The notion of doing a very large pastel was solidified the moment I saw Maurice-Quentin de la Tour's painting, "Portrait of Gabriel Bernard de Rieux", at the Getty Museum in Los Angeles. I had been contemplating a very large figurative piece for some time, one that would portray both the beauty of light and life's beautiful distractions.
It was a formidable endeavor to commit to a painting this large. I had to prepare my own surface. I had to carve out the space in my small studio. Finally, I had to be prepared to commit financially to the highest quality framing.
Overwhelmingly, the energy that paved the way for this piece--from start to finish--was a single-minded wave of inspiration that wouldn't let me go: the notion of "beautiful distraction". There is so much beauty all around: light, warmth, music, color, birdsong, flowers, the poetic musings rambling about in our own heads, and I often want to "swallow it whole".

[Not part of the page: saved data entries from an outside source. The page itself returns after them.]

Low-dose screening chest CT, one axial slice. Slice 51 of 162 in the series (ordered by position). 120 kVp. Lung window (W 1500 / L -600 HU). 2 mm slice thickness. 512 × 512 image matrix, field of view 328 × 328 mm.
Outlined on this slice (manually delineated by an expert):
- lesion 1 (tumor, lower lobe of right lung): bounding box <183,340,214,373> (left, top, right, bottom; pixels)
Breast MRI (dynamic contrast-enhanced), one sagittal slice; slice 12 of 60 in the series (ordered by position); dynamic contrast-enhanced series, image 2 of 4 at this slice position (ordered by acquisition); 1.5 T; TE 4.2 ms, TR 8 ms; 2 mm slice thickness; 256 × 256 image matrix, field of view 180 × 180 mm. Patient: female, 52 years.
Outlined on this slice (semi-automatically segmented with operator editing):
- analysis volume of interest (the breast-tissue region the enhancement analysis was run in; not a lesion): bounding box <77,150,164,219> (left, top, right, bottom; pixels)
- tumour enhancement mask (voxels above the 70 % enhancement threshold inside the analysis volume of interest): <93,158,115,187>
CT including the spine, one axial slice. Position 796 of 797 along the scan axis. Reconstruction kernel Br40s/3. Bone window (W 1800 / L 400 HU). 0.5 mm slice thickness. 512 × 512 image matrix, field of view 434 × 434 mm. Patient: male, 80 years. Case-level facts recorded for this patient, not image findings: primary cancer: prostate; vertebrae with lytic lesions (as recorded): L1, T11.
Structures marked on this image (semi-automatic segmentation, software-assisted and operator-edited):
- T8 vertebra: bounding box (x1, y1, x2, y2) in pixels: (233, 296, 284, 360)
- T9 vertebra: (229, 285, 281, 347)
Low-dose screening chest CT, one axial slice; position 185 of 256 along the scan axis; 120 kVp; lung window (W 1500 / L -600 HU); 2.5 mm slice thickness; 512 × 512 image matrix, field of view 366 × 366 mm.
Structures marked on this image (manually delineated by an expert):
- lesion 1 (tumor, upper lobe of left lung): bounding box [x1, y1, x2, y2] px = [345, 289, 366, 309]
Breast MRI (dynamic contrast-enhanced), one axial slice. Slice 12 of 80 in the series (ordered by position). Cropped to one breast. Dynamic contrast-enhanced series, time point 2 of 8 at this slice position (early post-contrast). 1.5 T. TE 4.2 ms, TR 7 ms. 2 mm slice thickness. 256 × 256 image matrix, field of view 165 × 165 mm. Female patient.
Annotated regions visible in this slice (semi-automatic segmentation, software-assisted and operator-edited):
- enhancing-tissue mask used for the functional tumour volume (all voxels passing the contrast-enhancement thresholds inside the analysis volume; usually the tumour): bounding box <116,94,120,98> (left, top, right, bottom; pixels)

Finally, with the stage set and the logistics worked, I posed my model outside against the rock wall. Clutching my old flute and a sheet of music, she too became lost in the distraction of beauty. I felt tears bite at the corners of my eyes and also felt the simultaneous urge to shout with joy. Once I put pastel to surface, this painting largely painted itself. I rode the wave and enjoyed every single stroke as the wonder of life's beautiful distractions emerged into visual expression.